> [Source material]
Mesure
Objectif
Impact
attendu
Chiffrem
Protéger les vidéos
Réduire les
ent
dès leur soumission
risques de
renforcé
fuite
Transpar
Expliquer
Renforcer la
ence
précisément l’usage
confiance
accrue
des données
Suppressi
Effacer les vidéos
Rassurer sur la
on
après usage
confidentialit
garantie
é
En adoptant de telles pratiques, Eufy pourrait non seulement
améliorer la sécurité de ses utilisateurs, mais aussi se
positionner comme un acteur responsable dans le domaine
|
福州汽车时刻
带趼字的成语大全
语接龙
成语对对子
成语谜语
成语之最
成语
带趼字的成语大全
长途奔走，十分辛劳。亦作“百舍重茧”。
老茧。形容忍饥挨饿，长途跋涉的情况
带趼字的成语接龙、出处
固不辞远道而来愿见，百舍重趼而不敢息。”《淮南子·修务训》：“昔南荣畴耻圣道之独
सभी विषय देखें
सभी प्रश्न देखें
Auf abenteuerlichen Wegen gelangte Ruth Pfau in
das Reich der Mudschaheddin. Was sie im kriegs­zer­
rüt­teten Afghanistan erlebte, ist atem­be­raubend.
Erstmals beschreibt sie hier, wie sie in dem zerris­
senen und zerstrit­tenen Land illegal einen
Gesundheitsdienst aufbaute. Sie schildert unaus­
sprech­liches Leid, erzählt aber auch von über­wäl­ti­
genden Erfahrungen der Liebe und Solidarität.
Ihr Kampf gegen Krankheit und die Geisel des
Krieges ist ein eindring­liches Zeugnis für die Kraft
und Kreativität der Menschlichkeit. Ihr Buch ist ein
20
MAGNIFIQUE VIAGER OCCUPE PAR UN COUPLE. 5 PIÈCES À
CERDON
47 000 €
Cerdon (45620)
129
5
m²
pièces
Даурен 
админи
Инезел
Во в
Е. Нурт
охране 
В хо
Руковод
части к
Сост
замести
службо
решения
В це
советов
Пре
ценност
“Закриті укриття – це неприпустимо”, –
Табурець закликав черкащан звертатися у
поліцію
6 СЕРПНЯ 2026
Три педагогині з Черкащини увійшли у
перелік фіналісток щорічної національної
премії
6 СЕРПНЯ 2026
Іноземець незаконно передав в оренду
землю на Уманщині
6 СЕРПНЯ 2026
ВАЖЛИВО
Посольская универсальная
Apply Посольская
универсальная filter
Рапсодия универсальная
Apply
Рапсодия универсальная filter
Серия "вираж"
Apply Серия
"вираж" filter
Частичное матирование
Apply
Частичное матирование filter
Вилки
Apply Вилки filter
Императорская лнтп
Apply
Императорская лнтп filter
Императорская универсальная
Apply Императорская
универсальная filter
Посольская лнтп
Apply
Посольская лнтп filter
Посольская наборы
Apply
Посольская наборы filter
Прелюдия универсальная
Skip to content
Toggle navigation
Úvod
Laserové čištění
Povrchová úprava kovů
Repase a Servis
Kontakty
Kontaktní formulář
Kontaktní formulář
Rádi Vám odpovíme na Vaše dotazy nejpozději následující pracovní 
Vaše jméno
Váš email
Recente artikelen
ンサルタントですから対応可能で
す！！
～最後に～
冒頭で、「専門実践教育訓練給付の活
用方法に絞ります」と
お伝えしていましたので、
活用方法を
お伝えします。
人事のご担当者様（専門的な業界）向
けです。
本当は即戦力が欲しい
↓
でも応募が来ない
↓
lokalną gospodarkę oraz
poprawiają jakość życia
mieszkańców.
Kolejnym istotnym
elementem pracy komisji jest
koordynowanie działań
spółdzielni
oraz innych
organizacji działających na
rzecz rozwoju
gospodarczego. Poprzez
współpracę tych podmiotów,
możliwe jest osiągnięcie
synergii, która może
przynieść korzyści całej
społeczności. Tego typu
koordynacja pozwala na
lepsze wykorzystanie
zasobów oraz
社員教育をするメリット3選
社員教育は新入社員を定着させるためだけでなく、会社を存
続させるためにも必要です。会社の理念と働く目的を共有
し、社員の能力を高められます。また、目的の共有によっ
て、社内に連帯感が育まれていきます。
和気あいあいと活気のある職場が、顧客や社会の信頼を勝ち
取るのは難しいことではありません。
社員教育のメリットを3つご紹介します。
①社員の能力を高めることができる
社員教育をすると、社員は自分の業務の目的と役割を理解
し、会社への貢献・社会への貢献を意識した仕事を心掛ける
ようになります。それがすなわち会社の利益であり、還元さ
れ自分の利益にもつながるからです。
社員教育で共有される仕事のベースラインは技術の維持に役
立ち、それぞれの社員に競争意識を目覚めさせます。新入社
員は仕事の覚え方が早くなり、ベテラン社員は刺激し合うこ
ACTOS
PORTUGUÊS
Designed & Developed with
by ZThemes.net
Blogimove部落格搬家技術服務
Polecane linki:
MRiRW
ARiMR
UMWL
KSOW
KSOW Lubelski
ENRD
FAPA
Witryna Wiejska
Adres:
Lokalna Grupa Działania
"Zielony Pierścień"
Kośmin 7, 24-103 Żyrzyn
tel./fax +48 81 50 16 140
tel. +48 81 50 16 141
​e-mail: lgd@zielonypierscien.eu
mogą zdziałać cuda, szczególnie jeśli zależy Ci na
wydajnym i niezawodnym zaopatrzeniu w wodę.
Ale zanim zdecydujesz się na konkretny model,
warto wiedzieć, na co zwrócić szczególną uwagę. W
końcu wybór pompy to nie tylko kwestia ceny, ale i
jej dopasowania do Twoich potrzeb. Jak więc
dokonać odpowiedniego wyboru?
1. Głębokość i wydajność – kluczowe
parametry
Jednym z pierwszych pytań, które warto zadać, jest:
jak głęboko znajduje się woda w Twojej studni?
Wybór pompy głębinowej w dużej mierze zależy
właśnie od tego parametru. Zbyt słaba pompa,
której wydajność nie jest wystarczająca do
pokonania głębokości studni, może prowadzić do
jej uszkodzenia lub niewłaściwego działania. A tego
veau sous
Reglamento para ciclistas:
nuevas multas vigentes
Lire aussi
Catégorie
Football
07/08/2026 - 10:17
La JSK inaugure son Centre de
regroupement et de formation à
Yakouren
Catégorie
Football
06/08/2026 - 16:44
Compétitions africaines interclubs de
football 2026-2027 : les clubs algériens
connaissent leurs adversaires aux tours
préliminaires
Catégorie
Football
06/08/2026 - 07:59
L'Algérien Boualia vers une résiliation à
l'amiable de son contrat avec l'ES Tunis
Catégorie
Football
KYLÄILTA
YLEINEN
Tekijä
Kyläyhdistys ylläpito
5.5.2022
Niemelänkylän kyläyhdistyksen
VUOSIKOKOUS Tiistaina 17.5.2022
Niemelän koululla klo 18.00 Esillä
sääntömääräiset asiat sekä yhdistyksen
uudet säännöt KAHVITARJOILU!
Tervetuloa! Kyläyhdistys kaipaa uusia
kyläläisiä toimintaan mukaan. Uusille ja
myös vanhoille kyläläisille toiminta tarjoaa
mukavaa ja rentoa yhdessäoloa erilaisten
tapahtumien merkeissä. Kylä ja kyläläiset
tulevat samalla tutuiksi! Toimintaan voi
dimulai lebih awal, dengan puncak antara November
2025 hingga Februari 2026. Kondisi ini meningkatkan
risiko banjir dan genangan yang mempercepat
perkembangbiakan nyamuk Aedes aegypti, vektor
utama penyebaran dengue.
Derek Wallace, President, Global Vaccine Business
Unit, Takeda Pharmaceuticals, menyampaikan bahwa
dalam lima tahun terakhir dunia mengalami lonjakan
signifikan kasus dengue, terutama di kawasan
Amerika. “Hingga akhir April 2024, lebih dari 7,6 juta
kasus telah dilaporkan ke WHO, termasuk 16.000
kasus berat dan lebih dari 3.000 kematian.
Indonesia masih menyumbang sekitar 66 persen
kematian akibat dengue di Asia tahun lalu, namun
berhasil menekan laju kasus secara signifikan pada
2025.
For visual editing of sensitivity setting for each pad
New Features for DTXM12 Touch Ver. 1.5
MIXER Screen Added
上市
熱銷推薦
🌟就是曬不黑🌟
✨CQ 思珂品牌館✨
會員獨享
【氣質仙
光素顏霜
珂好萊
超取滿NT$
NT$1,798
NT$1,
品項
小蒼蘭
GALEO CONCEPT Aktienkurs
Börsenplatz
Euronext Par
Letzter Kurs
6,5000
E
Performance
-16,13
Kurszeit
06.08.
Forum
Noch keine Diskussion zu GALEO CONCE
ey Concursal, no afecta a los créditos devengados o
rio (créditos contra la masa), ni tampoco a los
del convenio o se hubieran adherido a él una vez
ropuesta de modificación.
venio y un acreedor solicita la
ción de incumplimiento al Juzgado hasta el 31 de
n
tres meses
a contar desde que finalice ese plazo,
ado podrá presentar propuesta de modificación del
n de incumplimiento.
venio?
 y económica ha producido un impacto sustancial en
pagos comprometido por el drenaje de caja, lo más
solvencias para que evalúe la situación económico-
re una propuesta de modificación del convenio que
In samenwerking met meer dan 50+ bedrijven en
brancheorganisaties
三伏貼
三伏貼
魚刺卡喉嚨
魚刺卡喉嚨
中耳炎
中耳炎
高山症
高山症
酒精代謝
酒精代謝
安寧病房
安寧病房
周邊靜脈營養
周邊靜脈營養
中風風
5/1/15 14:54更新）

> [Prompt] Find the lines above with the word "aussi". Copy them out.

> [Task answer]
améliorer la sécurité de ses utilisateurs, mais aussi se
Lire aussi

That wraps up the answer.